» **EXERCISE REQUIREMENTS**
Write out, word for word, the lines from the one containing "Wikinger Schwerter" through the one containing "time I comment.", including both of those lines. Leave the pictures out of your answer.

---

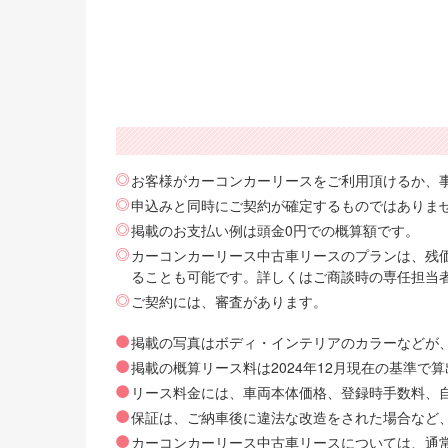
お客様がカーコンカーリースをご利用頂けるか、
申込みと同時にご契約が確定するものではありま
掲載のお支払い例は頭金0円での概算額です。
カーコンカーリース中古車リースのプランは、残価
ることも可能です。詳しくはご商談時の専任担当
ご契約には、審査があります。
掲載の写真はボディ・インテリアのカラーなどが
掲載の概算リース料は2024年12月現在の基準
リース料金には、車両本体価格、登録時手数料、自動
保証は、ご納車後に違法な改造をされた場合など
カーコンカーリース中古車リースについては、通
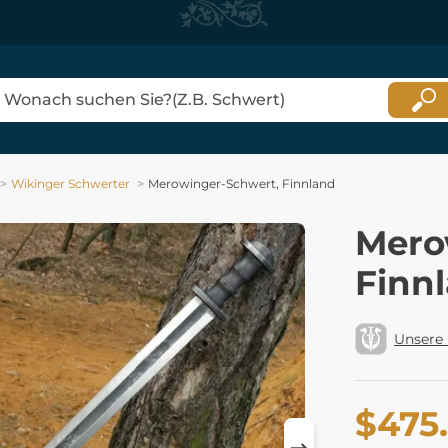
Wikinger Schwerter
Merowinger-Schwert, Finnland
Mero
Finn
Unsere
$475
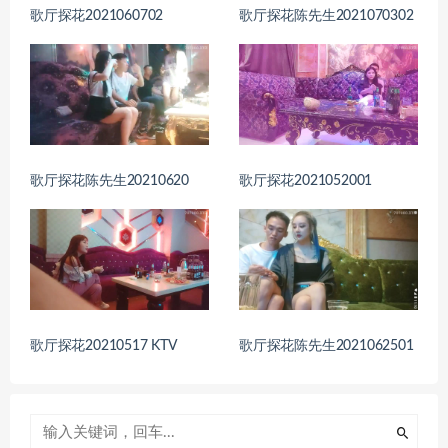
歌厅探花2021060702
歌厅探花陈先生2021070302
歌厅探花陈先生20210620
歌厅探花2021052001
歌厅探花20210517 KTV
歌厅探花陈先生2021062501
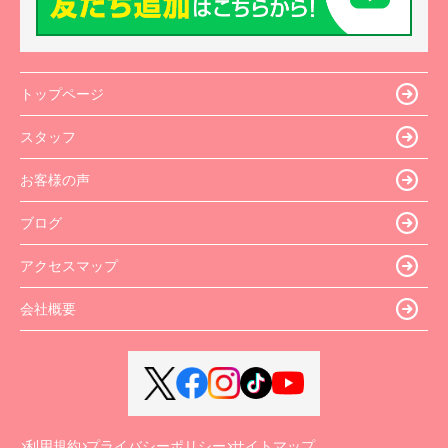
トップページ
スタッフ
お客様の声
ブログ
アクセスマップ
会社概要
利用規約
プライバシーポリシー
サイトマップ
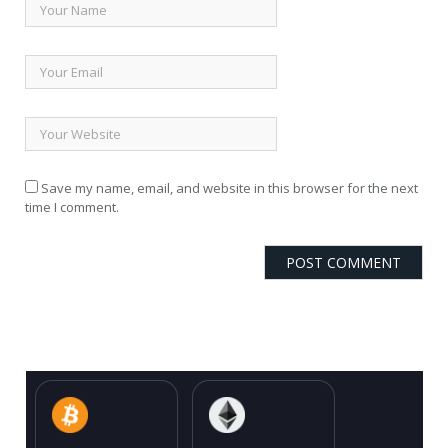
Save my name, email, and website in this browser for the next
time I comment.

---

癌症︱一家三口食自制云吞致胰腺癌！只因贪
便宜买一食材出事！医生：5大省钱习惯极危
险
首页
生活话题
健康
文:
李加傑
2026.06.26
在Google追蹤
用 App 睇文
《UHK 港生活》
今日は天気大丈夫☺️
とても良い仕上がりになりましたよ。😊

---

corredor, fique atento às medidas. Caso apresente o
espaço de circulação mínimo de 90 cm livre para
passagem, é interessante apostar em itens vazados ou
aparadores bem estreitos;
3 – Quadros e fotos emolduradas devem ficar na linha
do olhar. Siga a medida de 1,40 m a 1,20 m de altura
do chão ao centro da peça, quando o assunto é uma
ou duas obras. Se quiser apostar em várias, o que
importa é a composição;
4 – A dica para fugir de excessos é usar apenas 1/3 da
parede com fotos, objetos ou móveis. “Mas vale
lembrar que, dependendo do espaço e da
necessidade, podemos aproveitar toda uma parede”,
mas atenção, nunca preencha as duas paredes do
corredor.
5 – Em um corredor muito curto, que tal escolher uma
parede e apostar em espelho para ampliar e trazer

---

» **TASK ANSWER**
Wikinger Schwerter
Merowinger-Schwert, Finnland
Mero
Finn
Unsere
$475
歌厅探花2021060702
歌厅探花陈先生2021070302
歌厅探花陈先生20210620
歌厅探花2021052001
歌厅探花20210517 KTV
歌厅探花陈先生2021062501
トップページ
スタッフ
お客様の声
ブログ
アクセスマップ
会社概要
利用規約
プライバシーポリシー
サイトマップ
Save my name, email, and website in this browser for the next
time I comment.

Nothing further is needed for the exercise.